[Data supplied]

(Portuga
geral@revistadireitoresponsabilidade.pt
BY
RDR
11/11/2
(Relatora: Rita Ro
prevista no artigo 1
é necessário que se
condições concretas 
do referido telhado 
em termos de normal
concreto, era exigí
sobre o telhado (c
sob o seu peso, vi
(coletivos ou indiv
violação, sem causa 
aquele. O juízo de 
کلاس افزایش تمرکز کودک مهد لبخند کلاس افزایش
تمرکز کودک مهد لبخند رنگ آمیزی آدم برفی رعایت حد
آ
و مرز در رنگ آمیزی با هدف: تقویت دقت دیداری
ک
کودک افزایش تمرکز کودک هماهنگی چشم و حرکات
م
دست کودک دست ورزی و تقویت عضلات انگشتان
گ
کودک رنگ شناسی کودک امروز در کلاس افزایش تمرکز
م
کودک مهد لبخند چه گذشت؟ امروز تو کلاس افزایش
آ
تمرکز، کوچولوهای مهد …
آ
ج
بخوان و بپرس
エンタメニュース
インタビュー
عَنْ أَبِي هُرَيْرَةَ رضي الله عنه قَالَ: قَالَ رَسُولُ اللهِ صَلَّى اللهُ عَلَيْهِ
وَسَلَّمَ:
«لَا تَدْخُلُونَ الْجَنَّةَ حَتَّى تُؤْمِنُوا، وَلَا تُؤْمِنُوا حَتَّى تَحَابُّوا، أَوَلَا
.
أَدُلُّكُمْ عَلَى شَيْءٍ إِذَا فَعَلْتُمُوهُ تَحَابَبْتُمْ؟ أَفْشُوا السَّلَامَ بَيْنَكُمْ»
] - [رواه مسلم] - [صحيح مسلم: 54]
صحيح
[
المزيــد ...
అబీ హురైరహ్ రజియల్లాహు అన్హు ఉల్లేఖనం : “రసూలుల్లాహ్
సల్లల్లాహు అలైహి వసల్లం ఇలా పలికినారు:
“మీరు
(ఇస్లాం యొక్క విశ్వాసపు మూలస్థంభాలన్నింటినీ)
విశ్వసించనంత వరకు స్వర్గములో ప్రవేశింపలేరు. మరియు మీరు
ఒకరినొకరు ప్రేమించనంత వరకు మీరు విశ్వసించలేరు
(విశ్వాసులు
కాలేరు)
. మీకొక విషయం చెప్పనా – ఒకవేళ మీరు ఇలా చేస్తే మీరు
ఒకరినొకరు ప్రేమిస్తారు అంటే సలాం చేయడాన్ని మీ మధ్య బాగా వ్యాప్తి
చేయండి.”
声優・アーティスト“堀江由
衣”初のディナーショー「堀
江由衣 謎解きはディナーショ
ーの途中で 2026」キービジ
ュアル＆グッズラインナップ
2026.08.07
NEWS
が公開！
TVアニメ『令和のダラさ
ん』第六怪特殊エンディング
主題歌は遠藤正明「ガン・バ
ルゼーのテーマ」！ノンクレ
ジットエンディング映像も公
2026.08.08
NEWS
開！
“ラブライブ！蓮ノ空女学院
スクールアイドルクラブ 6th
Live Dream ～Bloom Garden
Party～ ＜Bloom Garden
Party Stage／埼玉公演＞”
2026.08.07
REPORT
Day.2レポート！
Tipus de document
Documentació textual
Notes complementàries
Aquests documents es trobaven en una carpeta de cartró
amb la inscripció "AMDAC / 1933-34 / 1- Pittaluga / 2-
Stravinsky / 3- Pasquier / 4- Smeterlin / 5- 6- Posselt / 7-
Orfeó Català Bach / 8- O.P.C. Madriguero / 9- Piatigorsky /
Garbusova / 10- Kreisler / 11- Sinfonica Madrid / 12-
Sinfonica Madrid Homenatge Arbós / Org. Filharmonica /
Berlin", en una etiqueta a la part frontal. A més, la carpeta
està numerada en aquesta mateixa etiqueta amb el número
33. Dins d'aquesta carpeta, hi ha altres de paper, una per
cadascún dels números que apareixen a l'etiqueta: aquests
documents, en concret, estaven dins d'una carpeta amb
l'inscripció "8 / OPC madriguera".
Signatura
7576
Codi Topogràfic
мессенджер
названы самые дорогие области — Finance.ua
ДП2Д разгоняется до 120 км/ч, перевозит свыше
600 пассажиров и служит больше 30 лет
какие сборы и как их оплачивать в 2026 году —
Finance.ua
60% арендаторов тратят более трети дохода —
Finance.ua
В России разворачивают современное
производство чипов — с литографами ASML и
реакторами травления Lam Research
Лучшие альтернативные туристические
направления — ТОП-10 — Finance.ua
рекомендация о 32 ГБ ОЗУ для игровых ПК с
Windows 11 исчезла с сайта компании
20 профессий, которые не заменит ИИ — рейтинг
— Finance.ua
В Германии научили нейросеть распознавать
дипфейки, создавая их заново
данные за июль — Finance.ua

[/Data supplied]

— Work instruction —
In the listing above, find the line with "عَنْ أَبِي هُرَيْرَةَ" and the line with "(ఇస్లాం యొక్క విశ్వాసపు మూలస్థంభాలన్నింటినీ)"; set down exactly those two lines and every line between them, nothing more.

— Answer section —
عَنْ أَبِي هُرَيْرَةَ رضي الله عنه قَالَ: قَالَ رَسُولُ اللهِ صَلَّى اللهُ عَلَيْهِ
وَسَلَّمَ:
«لَا تَدْخُلُونَ الْجَنَّةَ حَتَّى تُؤْمِنُوا، وَلَا تُؤْمِنُوا حَتَّى تَحَابُّوا، أَوَلَا
.
أَدُلُّكُمْ عَلَى شَيْءٍ إِذَا فَعَلْتُمُوهُ تَحَابَبْتُمْ؟ أَفْشُوا السَّلَامَ بَيْنَكُمْ»
] - [رواه مسلم] - [صحيح مسلم: 54]
صحيح
[
المزيــد ...
అబీ హురైరహ్ రజియల్లాహు అన్హు ఉల్లేఖనం : “రసూలుల్లాహ్
సల్లల్లాహు అలైహి వసల్లం ఇలా పలికినారు:
“మీరు
(ఇస్లాం యొక్క విశ్వాసపు మూలస్థంభాలన్నింటినీ)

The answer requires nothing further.